WHAT YOU NEED TO DO:
Repeat the listing below in full.

MATERIAL PROVIDED:
»»
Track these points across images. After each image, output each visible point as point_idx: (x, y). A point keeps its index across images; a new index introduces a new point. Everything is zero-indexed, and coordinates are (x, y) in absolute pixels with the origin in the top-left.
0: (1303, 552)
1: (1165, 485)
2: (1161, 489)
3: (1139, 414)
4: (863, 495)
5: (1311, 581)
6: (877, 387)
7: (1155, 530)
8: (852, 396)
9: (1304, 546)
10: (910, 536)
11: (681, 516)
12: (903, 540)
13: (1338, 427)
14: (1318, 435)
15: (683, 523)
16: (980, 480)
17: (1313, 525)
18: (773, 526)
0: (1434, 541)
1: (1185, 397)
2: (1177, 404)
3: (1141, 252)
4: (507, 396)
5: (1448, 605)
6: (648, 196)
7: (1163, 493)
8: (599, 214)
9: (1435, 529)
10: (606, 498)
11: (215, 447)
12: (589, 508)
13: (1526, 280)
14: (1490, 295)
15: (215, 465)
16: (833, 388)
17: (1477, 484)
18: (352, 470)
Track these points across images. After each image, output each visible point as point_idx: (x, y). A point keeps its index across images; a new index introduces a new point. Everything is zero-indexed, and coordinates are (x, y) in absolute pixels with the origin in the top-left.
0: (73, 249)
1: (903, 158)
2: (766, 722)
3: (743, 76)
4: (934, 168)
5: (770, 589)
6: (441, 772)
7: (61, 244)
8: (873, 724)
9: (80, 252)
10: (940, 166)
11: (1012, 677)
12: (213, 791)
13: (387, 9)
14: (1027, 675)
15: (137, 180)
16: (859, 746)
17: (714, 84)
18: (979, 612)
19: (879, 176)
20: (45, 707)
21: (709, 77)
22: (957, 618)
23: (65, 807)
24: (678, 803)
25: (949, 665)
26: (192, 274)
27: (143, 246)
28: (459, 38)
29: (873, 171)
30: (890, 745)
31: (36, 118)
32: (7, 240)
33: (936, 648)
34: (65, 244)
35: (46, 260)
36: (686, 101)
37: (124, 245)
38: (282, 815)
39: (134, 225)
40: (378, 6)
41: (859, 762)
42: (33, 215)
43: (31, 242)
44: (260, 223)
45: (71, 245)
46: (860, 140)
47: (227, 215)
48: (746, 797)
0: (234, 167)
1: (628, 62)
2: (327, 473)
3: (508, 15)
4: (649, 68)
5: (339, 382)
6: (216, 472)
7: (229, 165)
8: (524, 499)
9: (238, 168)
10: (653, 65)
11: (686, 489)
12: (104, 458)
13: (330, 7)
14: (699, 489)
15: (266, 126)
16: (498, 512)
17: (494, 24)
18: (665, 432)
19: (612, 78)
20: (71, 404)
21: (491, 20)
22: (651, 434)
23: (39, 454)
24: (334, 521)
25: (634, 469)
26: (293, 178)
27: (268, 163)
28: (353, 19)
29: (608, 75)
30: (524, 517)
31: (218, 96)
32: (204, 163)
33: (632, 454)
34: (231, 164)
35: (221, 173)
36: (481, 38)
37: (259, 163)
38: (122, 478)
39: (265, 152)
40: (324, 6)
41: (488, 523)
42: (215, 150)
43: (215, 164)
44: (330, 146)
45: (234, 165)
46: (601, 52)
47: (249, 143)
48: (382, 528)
««
OUTPUT OF THE EXERCISE:
Track these points across images. After each image, output each visible point as point_idx: (x, y). A point keeps its index across images; a new index introduces a new point. Everything is zero-indexed, and coordinates are (x, y) in absolute pixels with the origin in the top-left.
0: (1303, 552)
1: (1165, 485)
2: (1161, 489)
3: (1139, 414)
4: (863, 495)
5: (1311, 581)
6: (877, 387)
7: (1155, 530)
8: (852, 396)
9: (1304, 546)
10: (910, 536)
11: (681, 516)
12: (903, 540)
13: (1338, 427)
14: (1318, 435)
15: (683, 523)
16: (980, 480)
17: (1313, 525)
18: (773, 526)
0: (1434, 541)
1: (1185, 397)
2: (1177, 404)
3: (1141, 252)
4: (507, 396)
5: (1448, 605)
6: (648, 196)
7: (1163, 493)
8: (599, 214)
9: (1435, 529)
10: (606, 498)
11: (215, 447)
12: (589, 508)
13: (1526, 280)
14: (1490, 295)
15: (215, 465)
16: (833, 388)
17: (1477, 484)
18: (352, 470)
Track these points across images. After each image, output each visible point as point_idx: (x, y). A point keeps its index across images; a new index introduces a new point. Everything is zero-indexed, and coordinates are (x, y) in absolute pixels with the origin in the top-left.
0: (73, 249)
1: (903, 158)
2: (766, 722)
3: (743, 76)
4: (934, 168)
5: (770, 589)
6: (441, 772)
7: (61, 244)
8: (873, 724)
9: (80, 252)
10: (940, 166)
11: (1012, 677)
12: (213, 791)
13: (387, 9)
14: (1027, 675)
15: (137, 180)
16: (859, 746)
17: (714, 84)
18: (979, 612)
19: (879, 176)
20: (45, 707)
21: (709, 77)
22: (957, 618)
23: (65, 807)
24: (678, 803)
25: (949, 665)
26: (192, 274)
27: (143, 246)
28: (459, 38)
29: (873, 171)
30: (890, 745)
31: (36, 118)
32: (7, 240)
33: (936, 648)
34: (65, 244)
35: (46, 260)
36: (686, 101)
37: (124, 245)
38: (282, 815)
39: (134, 225)
40: (378, 6)
41: (859, 762)
42: (33, 215)
43: (31, 242)
44: (260, 223)
45: (71, 245)
46: (860, 140)
47: (227, 215)
48: (746, 797)
0: (234, 167)
1: (628, 62)
2: (327, 473)
3: (508, 15)
4: (649, 68)
5: (339, 382)
6: (216, 472)
7: (229, 165)
8: (524, 499)
9: (238, 168)
10: (653, 65)
11: (686, 489)
12: (104, 458)
13: (330, 7)
14: (699, 489)
15: (266, 126)
16: (498, 512)
17: (494, 24)
18: (665, 432)
19: (612, 78)
20: (71, 404)
21: (491, 20)
22: (651, 434)
23: (39, 454)
24: (334, 521)
25: (634, 469)
26: (293, 178)
27: (268, 163)
28: (353, 19)
29: (608, 75)
30: (524, 517)
31: (218, 96)
32: (204, 163)
33: (632, 454)
34: (231, 164)
35: (221, 173)
36: (481, 38)
37: (259, 163)
38: (122, 478)
39: (265, 152)
40: (324, 6)
41: (488, 523)
42: (215, 150)
43: (215, 164)
44: (330, 146)
45: (234, 165)
46: (601, 52)
47: (249, 143)
48: (382, 528)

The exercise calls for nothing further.